*** Opening of GIVEN DATA ***
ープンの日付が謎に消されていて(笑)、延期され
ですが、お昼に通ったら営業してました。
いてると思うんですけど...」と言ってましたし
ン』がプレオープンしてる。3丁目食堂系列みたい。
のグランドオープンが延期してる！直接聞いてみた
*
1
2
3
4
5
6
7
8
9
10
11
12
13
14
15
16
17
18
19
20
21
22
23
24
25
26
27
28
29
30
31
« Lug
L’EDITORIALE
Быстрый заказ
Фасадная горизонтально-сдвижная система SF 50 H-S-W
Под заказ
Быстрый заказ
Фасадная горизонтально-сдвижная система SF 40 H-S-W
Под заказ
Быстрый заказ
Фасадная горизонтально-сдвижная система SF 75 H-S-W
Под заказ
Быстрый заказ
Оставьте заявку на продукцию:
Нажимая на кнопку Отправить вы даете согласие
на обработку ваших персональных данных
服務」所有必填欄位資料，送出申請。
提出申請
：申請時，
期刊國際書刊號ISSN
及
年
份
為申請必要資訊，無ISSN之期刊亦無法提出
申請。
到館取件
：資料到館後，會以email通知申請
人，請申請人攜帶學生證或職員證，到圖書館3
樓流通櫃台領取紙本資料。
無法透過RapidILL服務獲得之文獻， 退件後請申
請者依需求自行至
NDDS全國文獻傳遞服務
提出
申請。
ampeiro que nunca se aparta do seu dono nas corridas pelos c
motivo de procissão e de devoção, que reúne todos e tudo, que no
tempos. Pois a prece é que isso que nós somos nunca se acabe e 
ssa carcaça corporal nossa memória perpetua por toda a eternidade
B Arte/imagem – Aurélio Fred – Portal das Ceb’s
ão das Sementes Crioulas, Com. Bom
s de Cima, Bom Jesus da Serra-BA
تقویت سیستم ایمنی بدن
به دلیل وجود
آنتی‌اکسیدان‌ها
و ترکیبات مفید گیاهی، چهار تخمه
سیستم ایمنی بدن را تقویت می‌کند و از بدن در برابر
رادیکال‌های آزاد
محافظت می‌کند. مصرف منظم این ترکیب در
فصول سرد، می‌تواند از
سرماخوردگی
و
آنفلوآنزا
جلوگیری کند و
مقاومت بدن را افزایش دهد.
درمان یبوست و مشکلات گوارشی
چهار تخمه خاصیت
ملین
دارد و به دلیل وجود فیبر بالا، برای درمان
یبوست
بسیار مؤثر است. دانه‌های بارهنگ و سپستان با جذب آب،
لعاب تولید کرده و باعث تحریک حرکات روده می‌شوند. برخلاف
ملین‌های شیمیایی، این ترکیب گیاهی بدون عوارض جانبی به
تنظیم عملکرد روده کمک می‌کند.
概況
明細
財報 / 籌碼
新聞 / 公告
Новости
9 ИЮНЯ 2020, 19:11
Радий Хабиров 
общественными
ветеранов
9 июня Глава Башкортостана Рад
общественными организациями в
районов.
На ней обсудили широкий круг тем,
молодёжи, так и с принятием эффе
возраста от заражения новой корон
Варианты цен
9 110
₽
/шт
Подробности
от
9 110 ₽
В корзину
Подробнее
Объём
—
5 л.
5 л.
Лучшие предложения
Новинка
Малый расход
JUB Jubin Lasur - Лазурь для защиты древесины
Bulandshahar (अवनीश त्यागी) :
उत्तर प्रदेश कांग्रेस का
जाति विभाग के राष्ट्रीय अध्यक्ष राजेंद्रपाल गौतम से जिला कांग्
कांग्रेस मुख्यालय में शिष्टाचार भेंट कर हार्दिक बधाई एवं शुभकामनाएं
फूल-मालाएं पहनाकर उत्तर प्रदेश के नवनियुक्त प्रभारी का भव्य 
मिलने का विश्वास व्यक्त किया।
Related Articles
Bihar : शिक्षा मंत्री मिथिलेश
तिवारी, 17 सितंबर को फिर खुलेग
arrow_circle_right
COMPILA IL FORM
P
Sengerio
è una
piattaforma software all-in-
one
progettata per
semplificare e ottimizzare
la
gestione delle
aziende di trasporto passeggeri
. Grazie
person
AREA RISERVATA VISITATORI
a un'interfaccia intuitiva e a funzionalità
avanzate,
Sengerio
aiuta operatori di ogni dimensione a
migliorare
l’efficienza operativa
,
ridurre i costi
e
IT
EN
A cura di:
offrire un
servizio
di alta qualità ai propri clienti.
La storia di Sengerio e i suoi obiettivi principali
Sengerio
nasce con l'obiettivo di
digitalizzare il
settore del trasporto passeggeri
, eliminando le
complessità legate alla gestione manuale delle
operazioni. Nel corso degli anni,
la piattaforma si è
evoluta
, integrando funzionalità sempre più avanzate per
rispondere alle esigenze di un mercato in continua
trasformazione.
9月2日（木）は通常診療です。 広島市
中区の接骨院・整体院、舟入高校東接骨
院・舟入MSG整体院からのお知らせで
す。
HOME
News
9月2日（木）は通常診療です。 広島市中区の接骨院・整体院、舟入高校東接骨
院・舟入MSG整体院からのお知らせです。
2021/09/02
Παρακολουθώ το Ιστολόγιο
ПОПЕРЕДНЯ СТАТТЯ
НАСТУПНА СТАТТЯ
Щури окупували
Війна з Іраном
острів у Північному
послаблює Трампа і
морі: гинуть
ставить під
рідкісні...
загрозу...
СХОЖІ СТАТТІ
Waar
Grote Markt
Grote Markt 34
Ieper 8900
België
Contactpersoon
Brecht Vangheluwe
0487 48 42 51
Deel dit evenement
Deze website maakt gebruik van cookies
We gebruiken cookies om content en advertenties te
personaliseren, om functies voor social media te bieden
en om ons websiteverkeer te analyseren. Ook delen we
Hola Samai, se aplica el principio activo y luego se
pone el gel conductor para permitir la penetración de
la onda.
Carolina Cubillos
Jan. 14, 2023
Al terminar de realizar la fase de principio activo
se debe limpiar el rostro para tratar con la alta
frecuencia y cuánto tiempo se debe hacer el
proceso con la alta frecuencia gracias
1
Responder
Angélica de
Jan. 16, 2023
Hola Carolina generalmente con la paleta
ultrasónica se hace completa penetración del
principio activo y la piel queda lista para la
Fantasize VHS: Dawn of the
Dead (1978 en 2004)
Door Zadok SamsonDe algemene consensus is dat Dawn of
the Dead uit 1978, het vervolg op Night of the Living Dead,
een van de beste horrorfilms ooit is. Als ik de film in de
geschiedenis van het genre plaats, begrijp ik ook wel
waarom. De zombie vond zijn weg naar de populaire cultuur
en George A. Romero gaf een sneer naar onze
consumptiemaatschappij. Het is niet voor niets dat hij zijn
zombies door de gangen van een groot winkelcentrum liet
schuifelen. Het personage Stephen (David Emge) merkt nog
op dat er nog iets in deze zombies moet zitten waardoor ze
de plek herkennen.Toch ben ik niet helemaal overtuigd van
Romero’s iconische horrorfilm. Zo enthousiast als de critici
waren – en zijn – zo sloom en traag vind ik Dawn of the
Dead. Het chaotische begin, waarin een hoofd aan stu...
*** Close of GIVEN DATA ***
In the listing above, find the line with "Варианты цен" and the line with "progettata per", then print exactly those lines and every line between them.

Варианты цен
9 110
₽
/шт
Подробности
от
9 110 ₽
В корзину
Подробнее
Объём
—
5 л.
5 л.
Лучшие предложения
Новинка
Малый расход
JUB Jubin Lasur - Лазурь для защиты древесины
Bulandshahar (अवनीश त्यागी) :
उत्तर प्रदेश कांग्रेस का
जाति विभाग के राष्ट्रीय अध्यक्ष राजेंद्रपाल गौतम से जिला कांग्
कांग्रेस मुख्यालय में शिष्टाचार भेंट कर हार्दिक बधाई एवं शुभकामनाएं
फूल-मालाएं पहनाकर उत्तर प्रदेश के नवनियुक्त प्रभारी का भव्य 
मिलने का विश्वास व्यक्त किया।
Related Articles
Bihar : शिक्षा मंत्री मिथिलेश
तिवारी, 17 सितंबर को फिर खुलेग
arrow_circle_right
COMPILA IL FORM
P
Sengerio
è una
piattaforma software all-in-
one
progettata per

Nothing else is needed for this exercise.